Lorsque l’assaut fut fini, ou plutôt lorsque les tireurs firent une première pause :

— Jacques a touché six fois, dit Chicot ; frère Borromée, neuf ; c’est fort joli pour l’écolier, mais ce n’est point assez pour le maître.

Un éclair inaperçu à tout le monde, excepté à Chicot, passa dans les yeux de Borromée, et vint révéler un nouveau trait de son caractère.

— Bon ! pensa Chicot, il est orgueilleux.

— Monsieur, répliqua Borromée d’une voix qu’à grand’peine il parvint à faire doucereuse, l’exercice des armes est bien rude pour tout le monde, et surtout pour de pauvres moines comme nous.

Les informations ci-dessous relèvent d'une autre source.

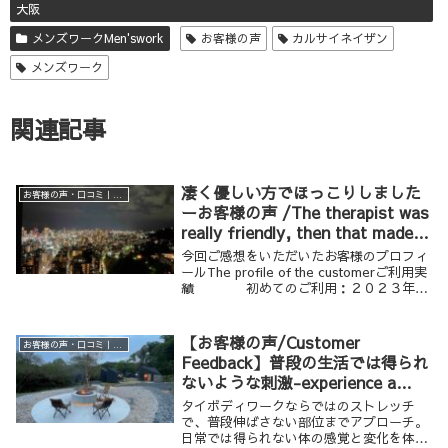
大阪
メンズワークMen'swork
お客様の声
カルサイネイザン
メンズワーク
関連記事
凄く優しい方でほっこりしました
お客様の声・口コミ｜男性専用リラクゼーション Krathoorm クラトーム 大阪
ーお客様の声 /The therapist was
really friendly, then that made
me feel warm and fuzzy inside-
今回ご感想をいただいたお客様のプロフィ
Customer’s Feedback
ールThe profile of the customerご利用実
績 初めてのご利用：２０２３年年
齢・性別 ３０歳代 男性ご利用の
メニュー ボディワーク ９０分 （ア
ロマボディワーク） F...
【お客様の声/Customer
お客様の声・口コミ｜男性専用リラクゼーション Krathoorm クラトーム 大阪
Feedback】普段の生活では得られ
ないような刺激-experience a
kind of stimulation that I
タイボディワークならではのストレッチ
wouldn’t normally get in
で、普段伸ばさない部位までアプローチ。
日常では得られない体の感覚と変化を体験
everyday life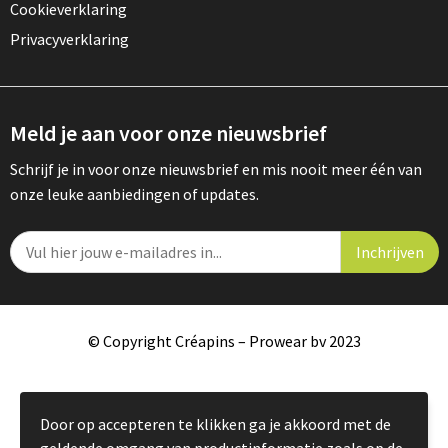
Cookieverklaring
Privacyverklaring
Meld je aan voor onze nieuwsbrief
Schrijf je in voor onze nieuwsbrief en mis nooit meer één van
onze leuke aanbiedingen of updates.
© Copyright Créapins – Prowear bv 2023
Door op accepteren te klikken ga je akkoord met de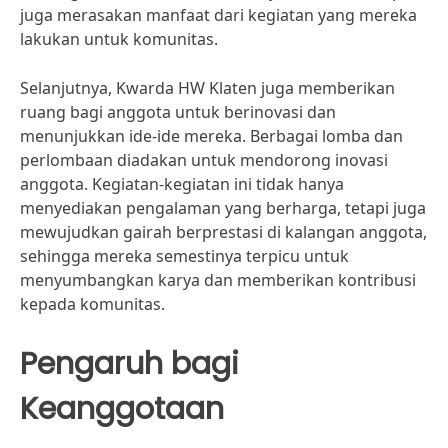
juga merasakan manfaat dari kegiatan yang mereka
lakukan untuk komunitas.
Selanjutnya, Kwarda HW Klaten juga memberikan
ruang bagi anggota untuk berinovasi dan
menunjukkan ide-ide mereka. Berbagai lomba dan
perlombaan diadakan untuk mendorong inovasi
anggota. Kegiatan-kegiatan ini tidak hanya
menyediakan pengalaman yang berharga, tetapi juga
mewujudkan gairah berprestasi di kalangan anggota,
sehingga mereka semestinya terpicu untuk
menyumbangkan karya dan memberikan kontribusi
kepada komunitas.
Pengaruh bagi
Keanggotaan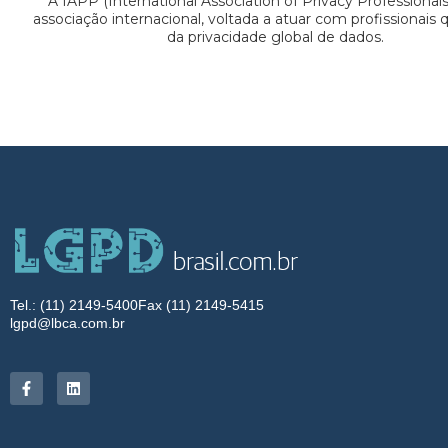
A IAPP (International Association of Privacy Professional
associação internacional, voltada a atuar com profissionais
da privacidade global de dados.
Tel.: (11) 2149-5400
Fax (11) 2149-5415
lgpd@lbca.com.br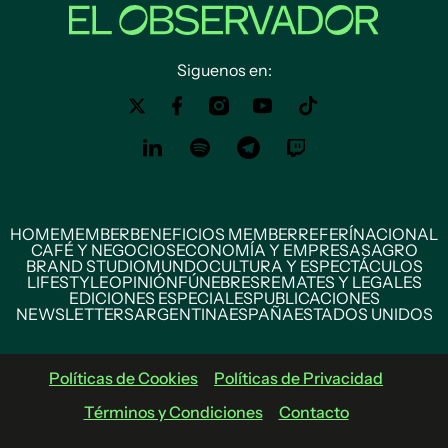
Siguenos en:
HOME
MEMBER
BENEFICIOS MEMBER
REFERÍ
NACIONAL
CAFÉ Y NEGOCIOS
ECONOMÍA Y EMPRESAS
AGRO
BRAND STUDIO
MUNDO
CULTURA Y ESPECTÁCULOS
LIFESTYLE
OPINIÓN
FÚNEBRES
REMATES Y LEGALES
EDICIONES ESPECIALES
PUBLICACIONES
NEWSLETTERS
ARGENTINA
ESPAÑA
ESTADOS UNIDOS
Políticas de Cookies
Políticas de Privacidad
Términos y Condiciones
Contacto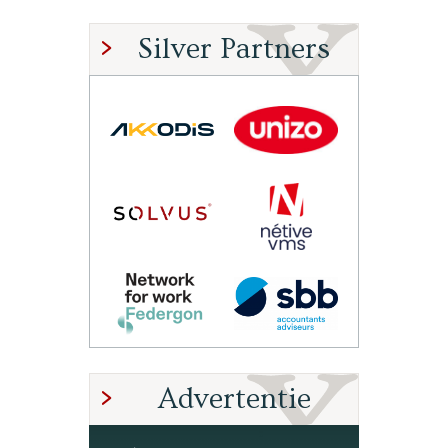
Silver Partners
Advertentie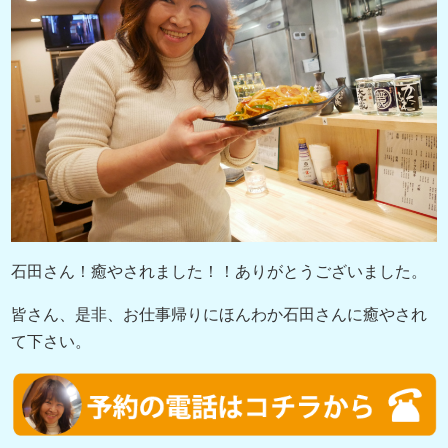
石田さん！癒やされました！！ありがとうございました。
皆さん、是非、お仕事帰りにほんわか石田さんに癒やされ
て下さい。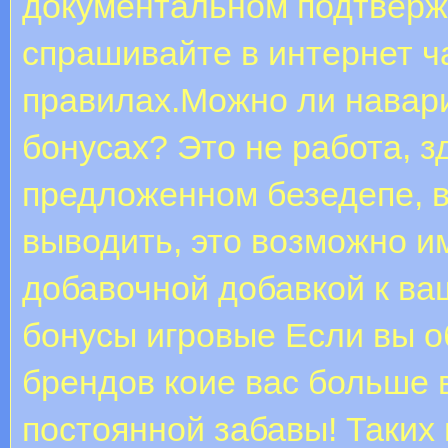
документальном подтверж
спрашивайте в интернет ч
правилах.Можно ли навар
бонусах? Это не работа, з
предложенном безедепе, в
выводить, это возможно и
добавочной добавкой к ва
бонусы игровые Если вы о
брендов коие вас больше в
постоянной забавы! Таких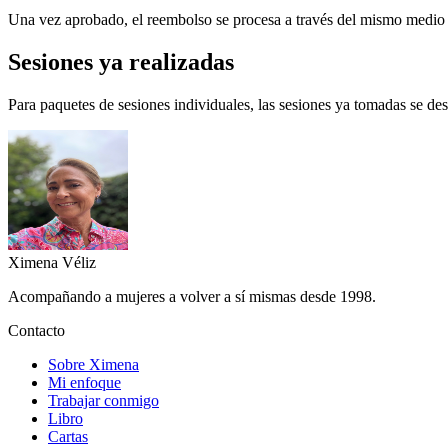
Una vez aprobado, el reembolso se procesa a través del mismo medio d
Sesiones ya realizadas
Para paquetes de sesiones individuales, las sesiones ya tomadas se de
Ximena
Véliz
Acompañando a mujeres a volver a sí mismas desde 1998.
Contacto
Sobre Ximena
Mi enfoque
Trabajar conmigo
Libro
Cartas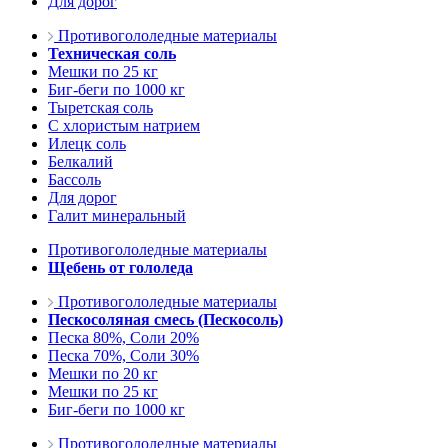
Для дорог
Противогололедные материалы
Техническая соль
Мешки по 25 кг
Биг-беги по 1000 кг
Тыретская соль
С хлористым натрием
Илецк соль
Белкалий
Бассоль
Для дорог
Галит минеральный
Противогололедные материалы
Щебень от гололеда
Противогололедные материалы
Пескосоляная смесь (Пескосоль)
Песка 80%, Соли 20%
Песка 70%, Соли 30%
Мешки по 20 кг
Мешки по 25 кг
Биг-беги по 1000 кг
Противогололедные материалы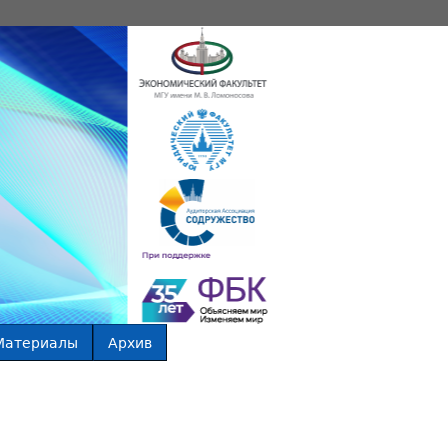
Материалы
Архив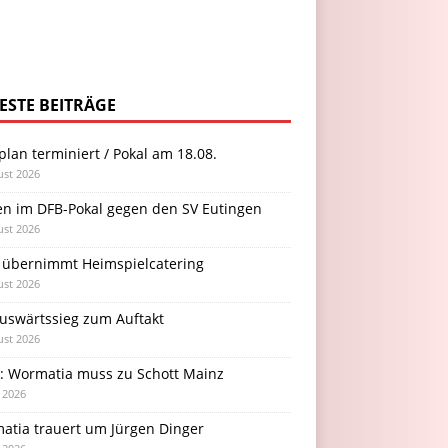
ESTE BEITRÄGE
plan terminiert / Pokal am 18.08.
ust 2026
en im DFB-Pokal gegen den SV Eutingen
ust 2026
 übernimmt Heimspielcatering
ust 2026
Auswärtssieg zum Auftakt
ust 2026
l: Wormatia muss zu Schott Mainz
i 2026
atia trauert um Jürgen Dinger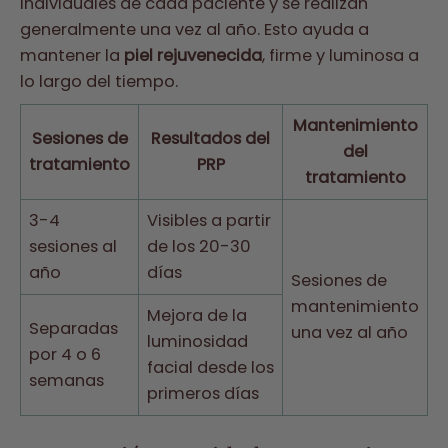
individuales de cada paciente y se realizan
generalmente una vez al año. Esto ayuda a
mantener la
piel rejuvenecida
, firme y luminosa a
lo largo del tiempo.
Mantenimiento
Sesiones de
Resultados del
del
tratamiento
PRP
tratamiento
3-4
Visibles a partir
sesiones al
de los 20-30
año
días
Sesiones de
mantenimiento
Mejora de la
Separadas
una vez al año
luminosidad
por 4 o 6
facial desde los
semanas
primeros días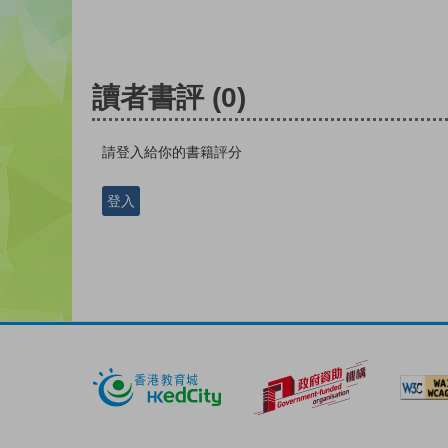
讀者書評
(0)
請登入給你的書籍評分
登入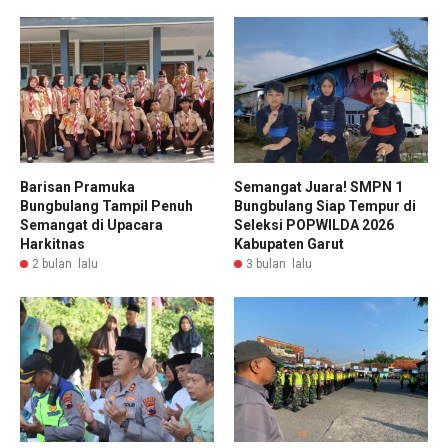
Barisan Pramuka
Semangat Juara! SMPN 1
Bungbulang Tampil Penuh
Bungbulang Siap Tempur di
Semangat di Upacara
Seleksi POPWILDA 2026
Harkitnas
Kabupaten Garut
2 bulan lalu
3 bulan lalu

— N’importe, dit Chicot, décidé à pousser maître Borromée jusqu’en ses derniers retranchements ; le maître ne doit pas avoir moins de la moitié en avantage sur son élève.

— Ah ! monsieur Briquet, fit Borromée, tout pâle et se mordant les lèvres, vous êtes bien absolu, ce me semble.

— Bon ! il est colère, pensa Chicot, deux péchés mortels ; on dit qu’un seul suffit pour perdre un homme : j’ai beau jeu.

Puis tout haut :

— Et si Jacques avait plus de calme, continua-t-il, je suis certain qu’il ferait jeu égal.